Add the rice, stirring to coat the grains  Add the saffron.

Immediatly add the stock.  and simmer for 10 minutes, gently moving the pan around so the rice cooks and absorbs the liquid evenly. I have been known to cover and steam if the rice is taking longer.

Re-add the meat (remove the bay and thyme). Simmer uncovered without stirring another few minutes. Add the mussels by poking down into the rice.

Add the shrimp, scatter the peas on top, and arrange the roasted peppers on top. 

Check for unopened mussels and discard. Rest off the heat for 5 min.

You can hold in a low oven for as much as a half hour, without problem, while you finish your sangria.

Garnish with the lemon wedges, and serve, accompanied by a nice dry white wine.


----------



## wysiwyg (Jul 13, 2007)

Chopstix,
Attached is the paella valenciana link I provided previously in English.
No need for translation since Google has a version already  

Translated version of http://www.lapaella.net/

Please let me know if you have questions.


----------



## Chopstix (Jul 15, 2007)

Hi Wysiwyg, thank you so much!  Really appreciate it!  :-D


----------



## Dina (Jul 22, 2007)

Thank you very much Walt!  You were very thorough and I will definitely add some of your ingredients on the paella.  Now, I'm on a search for sangria.


----------



## Dina (Jul 24, 2007)

Our paella luncheon was wonderful. My 5 friends showed up, we drank lots of sangria and then got to working on the paella. Thank you all for your great recipes. We incorporated all recipes and it turned out delicious!


----------



## Soup Lover (Jul 25, 2007)

I know you had a great time. My favorite paella recipe is Julia Child's! Here is a link. I use whatever seafood I can find--mussels,calamari, clams, lobster tails (when I REALLY want to impress!). They just get added at the end for the final steaming to heat/cook.
GMA Recipe: Paella 'a l'Americaine


----------



## bigrhino2 (Nov 27, 2007)

*Here is a picture of two paella in did last week*

Easy and fun


----------



## qmax (Nov 28, 2007)

Epicurious.com: Recipes, Menus, Cooking Articles & Food Guides
Food Network : Healthy Recipe Collections, Party Ideas, Quick & Easy Recipes, Cooking Videos
RecipeSource: Your Source for Recipes on the Internet

I am curious.  The internet is filled with some pretty spectacular recipe sites.  Why does one come here?

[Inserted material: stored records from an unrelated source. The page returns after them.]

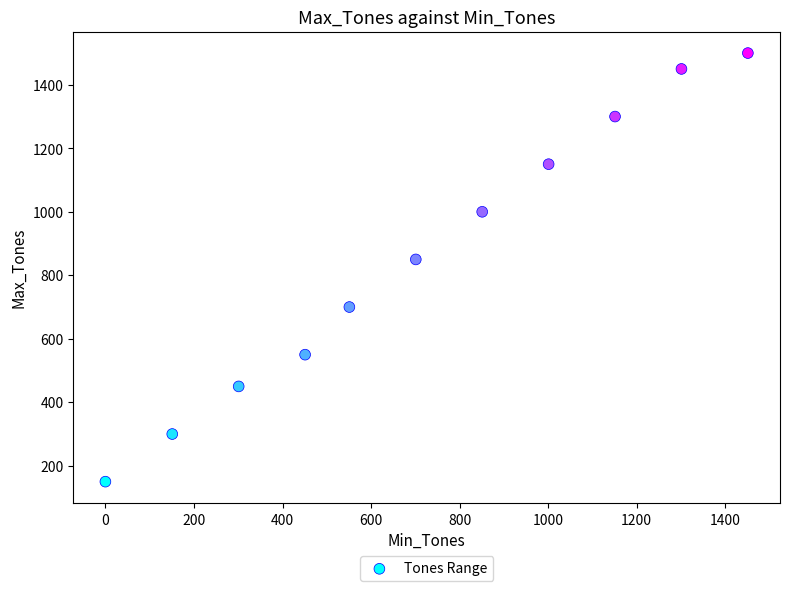

What is the range of X values (max minus min)?

1451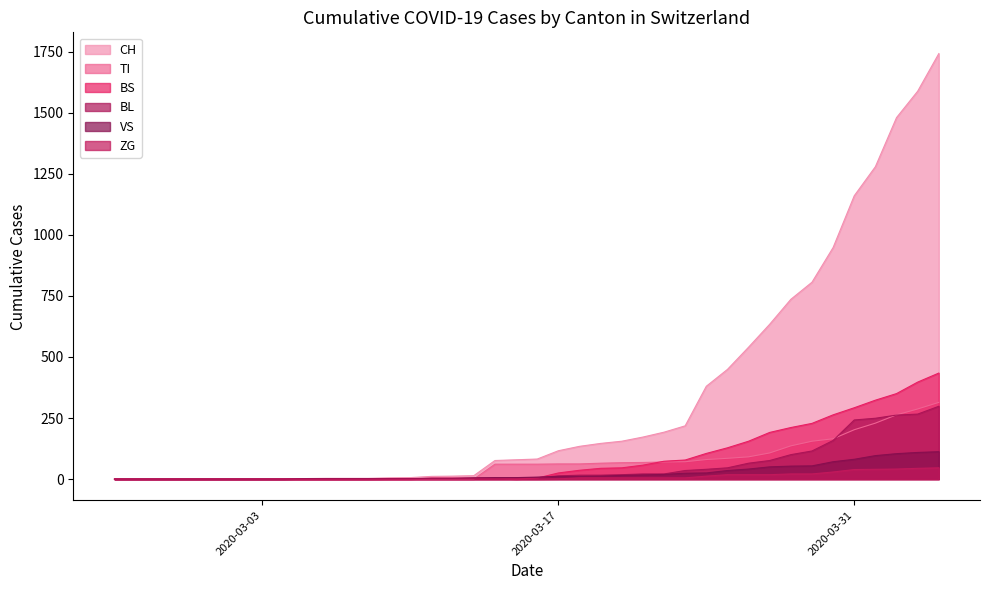

Reading right to left, what are all the values shown in this chart?

CH: 1742	1588	1480	1279	1160	948	806	736	634	540	449	380	218	192	172	155	146	134	116	82	79	76	14	12	11	6	5	3	3	3	2	0	0	0	0	0	0	0	0	0
TI: 314	287	263	229	202	165	155	136	107	91	85	80	71	70	68	67	65	62	62	61	61	61	0	0	0	0	0	0	0	0	0	0	0	0	0	0	0	0	0	0
VS: 112	109	104	96	81	71	54	53	50	41	35	25	24	19	17	15	12	11	11	8	6	6	5	3	3	2	2	2	2	2	2	0	0	0	0	0	0	0	0	0
ZG: 46	44	41	40	39	29	21	21	18	18	18	12	5	5	5	5	5	5	1	0	0	0	0	0	0	0	0	0	0	0	0	0	0	0	0	0	0	0	0	0
BL: 298	266	262	249	242	158	115	100	76	65	46	40	35	21	21	18	16	16	13	5	5	2	2	2	2	2	1	0	0	0	0	0	0	0	0	0	0	0	0	0
BS: 434	397	350	323	292	263	228	211	191	155	128	105	78	73	57	46	44	36	25	4	0	4	4	4	4	0	0	0	0	0	0	0	0	0	0	0	0	0	0	0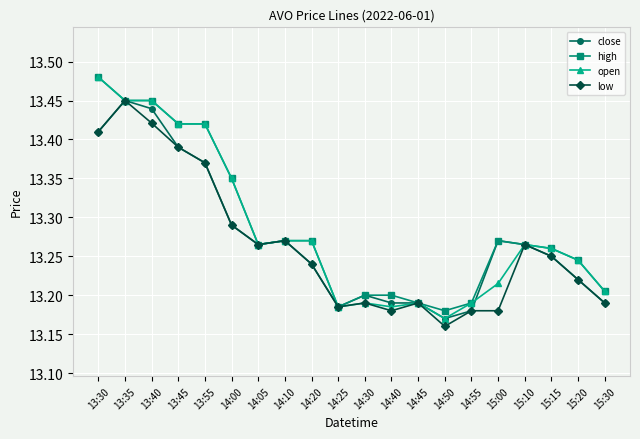

Which label corresponds to the smallest value in the chart?

14:50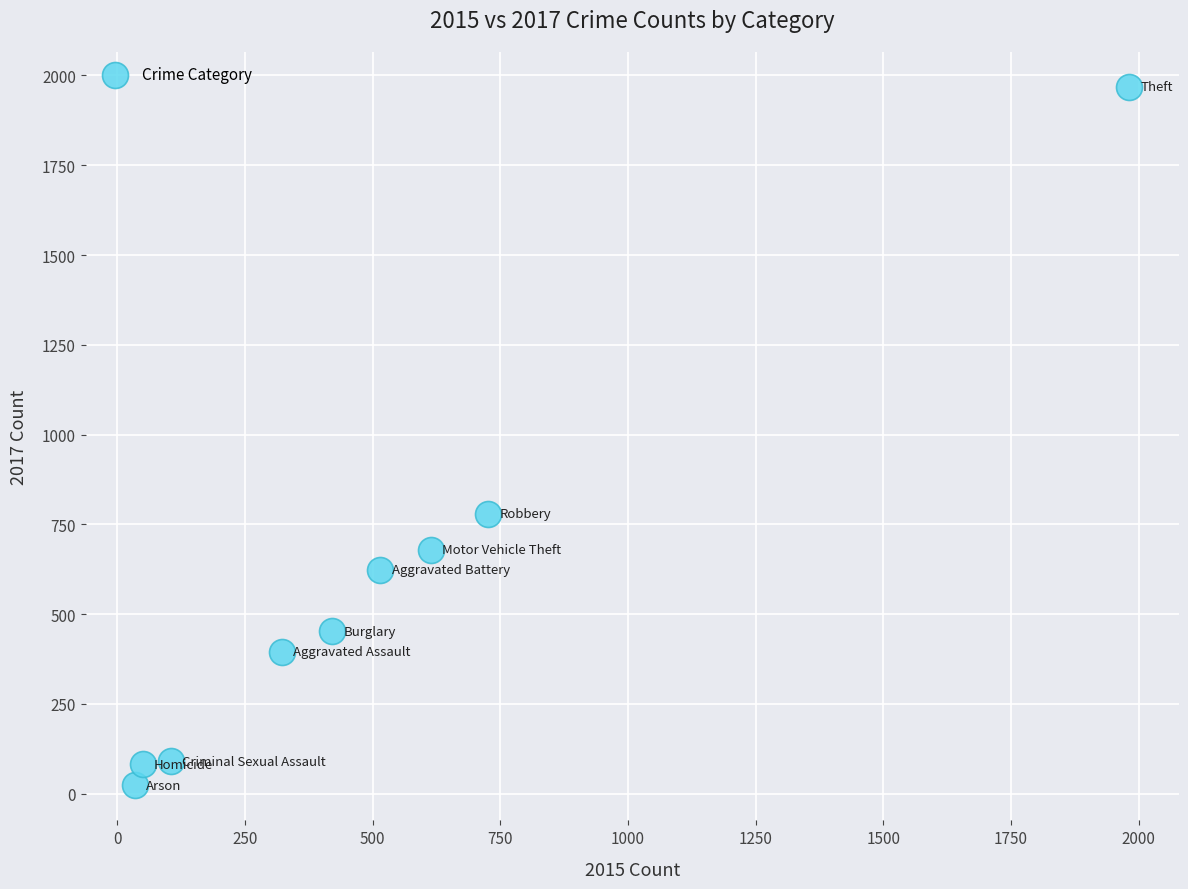

What Y value in the scatter plot is closest to 995?

780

These three provide many versions of just about (not quite) anything you might want.


----------



## wysiwyg (Dec 11, 2007)

To dina and bigrhino2,  Wow, those are awesome pictures of paellas.  Congratulations


----------



## GotGarlic (Dec 11, 2007)

qmax said:


> Epicurious.com: Recipes, Menus, Cooking Articles & Food Guides
> Food Network : Healthy Recipe Collections, Party Ideas, Quick & Easy Recipes, Cooking Videos
> RecipeSource: Your Source for Recipes on the Internet
> 
> ...



Oftentimes it's helpful to ask for recipes from people who have tried them before and can tell you what they liked or didn't like, what they changed, etc., to give you a heads-up on whether or not you will like it. And when you randomly come across a recipe online, you don't necessarily know how authentic it is. Making an authentic dish (or mostly so) is important to some people.


----------